[Start of Attachment]

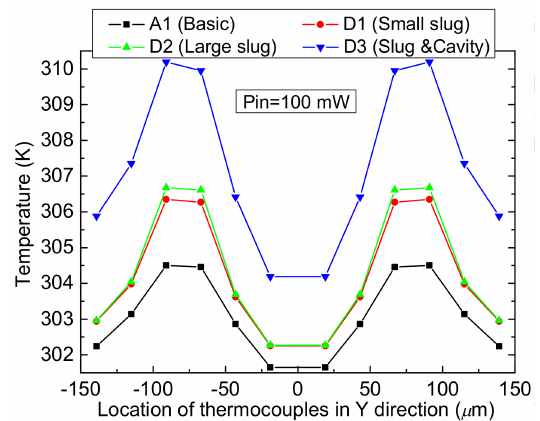
Figure 5. Temperature on hot junctions of the several thermocouples of the sensors A1, D1, D2, and D3 with respect to the location of the thermocouples in the Y direction when the power is 100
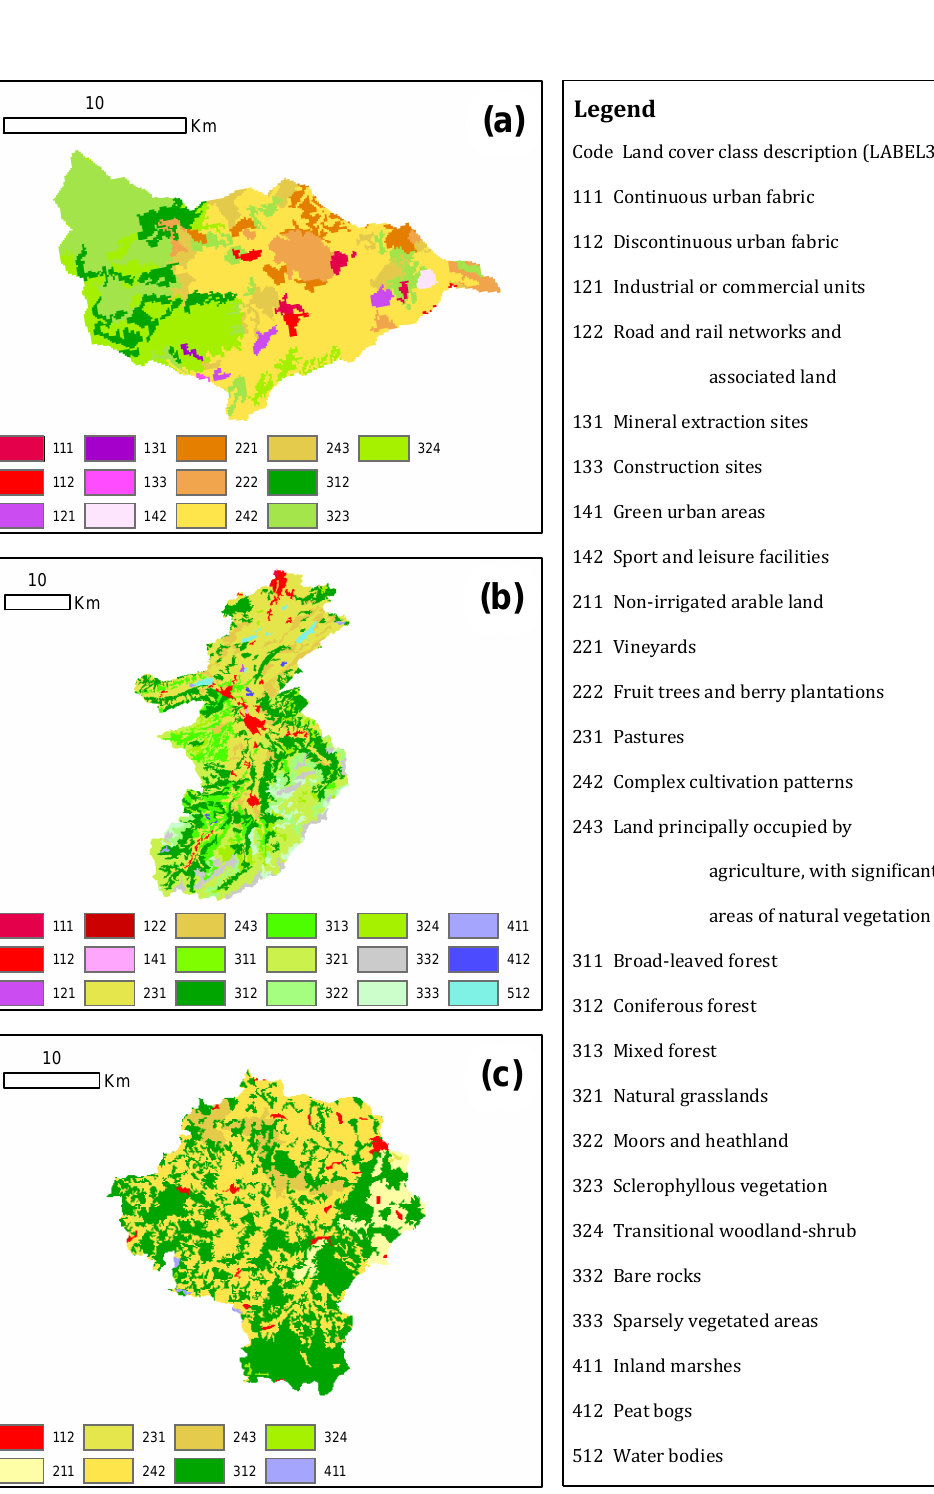
Fig. 4. CLC2000 classes (Source: European Environment Agency) obtained for the catchments: (a) Poyo, (b) Upper Iller and (c) Kamp. The direction of land cover changes for the afforestation scenarios are as follows: from codes 242 (complex cultivation patterns) at Poyo and Kamp and 231 (pastures) at Upper Iller to code 312 (coniferous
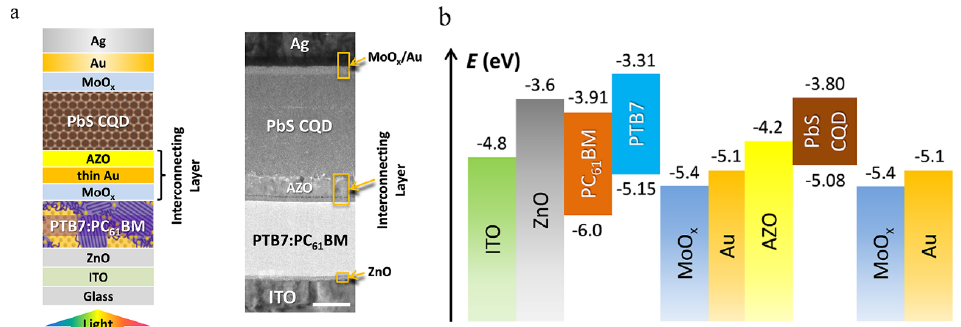
Figure 8. ( a ) Hybrid tandem solar cell configuration and TEM cross-sectional image of the corresponding Figure 8. (a) Hybrid tandem solar cell configuration and TEM cross ‐ sectional image of the device. The scale bar is 100 nm. ( b ) Energy level diagram of the hybrid tandem solar cell. Reproduced corresponding device. The scale bar is 100 nm. (b) Energy level diagram of the hybrid with permission from [85], Copyright © 2018, American Chemical tandem solar cell. Reproduced with permission from [85], Copyright © 2018, American Chemical Society.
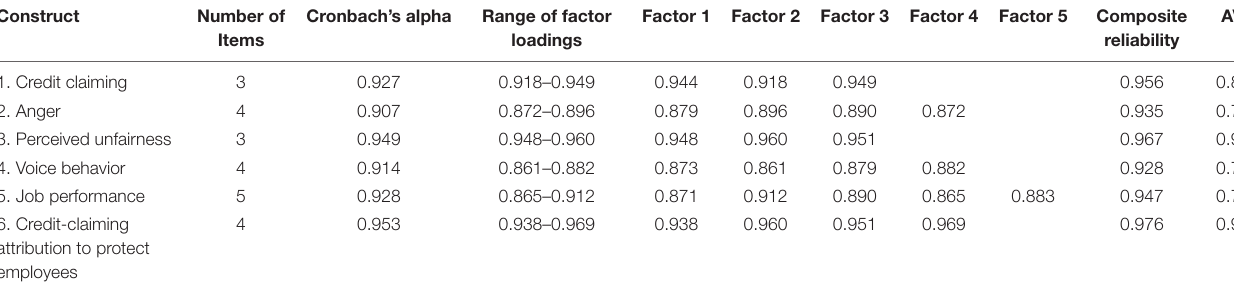
TABLE 2 | Cronbach’s alpha, factor loadings, composite reliability, and AVE values. Construct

[End of Attachment]

**PROBLEM TO SOLVE**:
Give every line above again exactly, with no pictures.

**TASK RESULT**:
Figure 5. Temperature on hot junctions of the several thermocouples of the sensors A1, D1, D2, and D3 with respect to the location of the thermocouples in the Y direction when the power is 100
Fig. 4. CLC2000 classes (Source: European Environment Agency) obtained for the catchments: (a) Poyo, (b) Upper Iller and (c) Kamp. The direction of land cover changes for the afforestation scenarios are as follows: from codes 242 (complex cultivation patterns) at Poyo and Kamp and 231 (pastures) at Upper Iller to code 312 (coniferous
Figure 8. ( a ) Hybrid tandem solar cell configuration and TEM cross-sectional image of the corresponding Figure 8. (a) Hybrid tandem solar cell configuration and TEM cross ‐ sectional image of the device. The scale bar is 100 nm. ( b ) Energy level diagram of the hybrid tandem solar cell. Reproduced corresponding device. The scale bar is 100 nm. (b) Energy level diagram of the hybrid with permission from [85], Copyright © 2018, American Chemical tandem solar cell. Reproduced with permission from [85], Copyright © 2018, American Chemical Society.
TABLE 2 | Cronbach’s alpha, factor loadings, composite reliability, and AVE values. Construct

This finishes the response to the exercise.